QUESTIONS ON THE MATERIAL -
• A. Answer these questions about the message on F2I conversion:
(i) According to Paul Sandoz, what does calling reinterpretAsInts() avoid?
(ii) In the quoted compiler output, why was the vector op "(VectorCastF2X,int,8)" rejected?
(iii) In which function does the quoted code handle "case Op_VectorCastF2X:"?
• B. Write the next part of the message on F2I conversion, starting after its final line.

SOURCE DOCUMENT -
[jdk.incubator.vector ] F2I conversion does not get intristicated on osx

Paul Sandoz paul.sandoz at oracle.com
Fri Mar 12 19:19:29 UTC 2021


Regarding reinterpretAsInts(), I think it's just to avoid a cast and keep things fluent, as opposed to writing:

IntVector r = (IntVector) FloatVector.fromArray(SPECIES, in, i)
        .convert(VectorOperators.F2I, 0);
r.intoArray(out, i);

Paul.

> On Mar 12, 2021, at 7:19 AM, Vladimir Ivanov <vladimir.x.ivanov at oracle.com> wrote:
> 
> Hi Eugene,
> 
> Thanks for the test case.
> 
> It is affected by the following implementation limitation:
> 
>   2712   70    b        Demo$Simd::work (41 bytes)
>  ** Rejected vector op (VectorCastF2X,int,8) because architecture does not support it
>  ** not supported: arity=1 op=cast#444/3 vlen2=8 etype2=int ismask=0
> ...
> @ 20   jdk.incubator.vector.AbstractVector::convert (27 bytes)   force inline by annotation
> ...
>        @ 128   jdk.internal.vm.vector.VectorSupport::convert (39 bytes)   failed to inline (intrinsic)
> ...
> 
> 
> https://github.com/openjdk/jdk/blob/master/src/hotspot/cpu/x86/x86.ad#L1735
> 
> const bool Matcher::match_rule_supported_vector(int opcode, int vlen, BasicType bt) {
> ...
>    case Op_VectorCastF2X:
>    case Op_VectorCastD2X:
>      if (is_integral_type(bt)) {
>        // Casts from FP to integral types require special fixup logic not easily
>        // implementable with vectors.

EXTRACTED INFORMATION -
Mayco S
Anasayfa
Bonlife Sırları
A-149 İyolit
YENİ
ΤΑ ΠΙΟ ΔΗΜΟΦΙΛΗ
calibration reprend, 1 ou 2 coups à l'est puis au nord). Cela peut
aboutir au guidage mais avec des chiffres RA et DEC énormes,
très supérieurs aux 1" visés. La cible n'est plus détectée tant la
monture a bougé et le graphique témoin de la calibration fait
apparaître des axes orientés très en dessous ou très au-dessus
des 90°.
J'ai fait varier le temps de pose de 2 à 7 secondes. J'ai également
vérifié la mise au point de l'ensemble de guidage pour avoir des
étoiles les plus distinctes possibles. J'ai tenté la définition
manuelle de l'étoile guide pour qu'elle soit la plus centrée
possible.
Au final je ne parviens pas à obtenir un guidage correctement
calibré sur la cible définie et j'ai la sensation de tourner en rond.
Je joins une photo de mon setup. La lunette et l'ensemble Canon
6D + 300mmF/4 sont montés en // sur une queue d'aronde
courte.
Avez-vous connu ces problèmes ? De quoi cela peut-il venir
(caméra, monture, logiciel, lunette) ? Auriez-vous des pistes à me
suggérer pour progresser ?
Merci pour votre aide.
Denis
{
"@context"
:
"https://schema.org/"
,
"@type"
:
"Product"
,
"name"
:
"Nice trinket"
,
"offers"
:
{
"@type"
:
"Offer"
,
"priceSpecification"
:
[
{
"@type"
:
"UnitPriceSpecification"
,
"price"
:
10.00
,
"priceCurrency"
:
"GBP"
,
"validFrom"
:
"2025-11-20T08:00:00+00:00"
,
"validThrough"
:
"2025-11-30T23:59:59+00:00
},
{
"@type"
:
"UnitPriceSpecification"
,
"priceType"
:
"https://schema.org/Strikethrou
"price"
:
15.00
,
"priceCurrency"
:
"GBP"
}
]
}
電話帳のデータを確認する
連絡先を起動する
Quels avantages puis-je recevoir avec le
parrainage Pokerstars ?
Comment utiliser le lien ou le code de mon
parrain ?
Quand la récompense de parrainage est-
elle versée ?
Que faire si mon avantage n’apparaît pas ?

SET OF ANSWERS -
• A.
(i) It avoids a cast, which keeps the code fluent.
(ii) It was rejected because the architecture does not support it.
(iii) Matcher::match_rule_supported_vector

• B.
>        return false; // Implementation limitation
>      }
> 
> Ideally, it should be intrinsified eventually, but even when there's no vector support for float-to-int casts, vector box elimination shouldn't be affected. That's something left for future performance work.
> 
> Also, I'm not sure I understand what your test case is intended to do:
> 
> jdk.incubator.vector.FloatVector.fromArray(VFP, f32, i)
>   .convert(jdk.incubator.vector.VectorOperators.F2I, 0)
>   .reinterpretAsInts()
>   .intoArray(i32, i);
> 
> Especially, why convert() is followed by reinterpret cast (reinterpretAsInts()).
> 
> Best regards,
> Vladimir Ivanov
> 
> On 12.03.2021 16:31, Eugene Kluchnikov wrote:
>> Using F2I conversion greatly slow-downs execution (at least on OSX).
>> Tried official jdk-16+36 build and built manually from
>> origin/vectorIntrinsics.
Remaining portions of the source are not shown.